Another principle of our democracy is that only Congress may impose taxes, because it is the branch most accountable to the people. If it were otherwise, the Executive and the Judiciary could impose taxes with impunity. When Congress delegates its taxing power, it must do so clearly and unequivocally. That is the lesson of the unanimous Supreme Court case Skinner v. Mid-America Pipeline Company. Judge Huvelle brushes away this line of argument in her opinion by claiming that the statute unambiguously supports her line-drawing.

It bears repeating that I think that Judge Huvelle is a good and fair judge. Her opinion is the best summary of legislative and judicial history in this area. It is solid within its four corners. However, it is wrong.

One need only begin to pull on the dangling threads in the unexplored sub-line-items to see that something is deeply wrong. Two examples from CM/ECF illustrate the point.

First, in 2016, the Judiciary appears to have spent a couple million dollars per year on running conferences for judicial staff to learn how to use CM/ECF (“CSO Combined Forum”). This line-item is described in slightly more detail on page 84 of a document dump from the Judiciary, filed a week before the March 23 hearing. (And that same document contains budget spreadsheets from before 2010, which characterize the bold items as “Congressional Priorities” rather than “Program Requirements”.)

The second example has a more dramatic effect on overall costs.  The CM/ECF headings for 2010 to 2016 have sub-line-items for “NextGen,” the complete overhaul of CM/ECF that began in 2009 and continues to this date. Annual totals frequently top $10m. However, PACER users in district courts that have implemented NextGen (such as Connecticut), will notice essentially no change in functionality in exchange for their years of user fees.
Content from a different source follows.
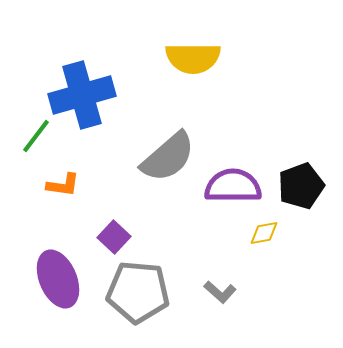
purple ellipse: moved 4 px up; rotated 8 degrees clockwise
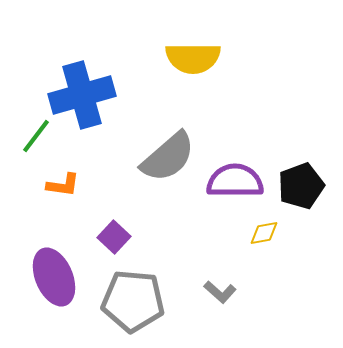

Judge Huvelle construes the plaintiffs as having forfeited any argument about NextGen costs because she thinks that the attorneys “rais[ed] no challenge to CM/ECF if the statute authorizes ‘PACER fees to cover all costs necessary for providing PACER access and other public access services.'” After the March 23 hearing in which it became clear that she was about to rule on CM/ECF without further discovery, the plaintiffs’ attorneys submitted a supplemental filing (at p. 3) indicating that even their preliminary review of NextGen raised serious questions about whether it was indeed necessary for PACER.

Other line items—such as the ~$10m/year Electronic Bankruptcy Noticing (EBN) system, which notifies creditors when someone files for bankruptcy—are permitted and will apparently undergo no further scrutiny.

I don’t know what is next for this litigation. It is good that PACER users will likely see some refund of illegally charged fees. But the systemic problems created by PACER fees will likely persist unless something else forces action.

Comments

  1. R.Steinmetz says:

    Was any consideration given to the costs avoided by having PACER? It seem the Judiciary is spending a lot less on managing paper submissions than it would “but for” PACER.

    • Stephen Schultze says:

      No, although I think you are mixing together PACER and CM/ECF (which is understandable given the way the opinion treats the two). The cost savings you describe would be due to CM/ECF (the filing and case management system). To be sure, CM/ECF has generated tremendous cost savings. Furthermore, it has been funded entirely by PACER fees. In that sense, the cost savings would not exist “but for” PACER. However, I suspect that if the Judiciary had requested an appropriation to fund CM/ECF–rather than funding it out of PACER fees–Congress would have given it to them.

      Whatever the case, the Judiciary has indeed been recognizing significant cost savings–directly and indirectly–as a result of charging PACER users in ways that I think are illegal.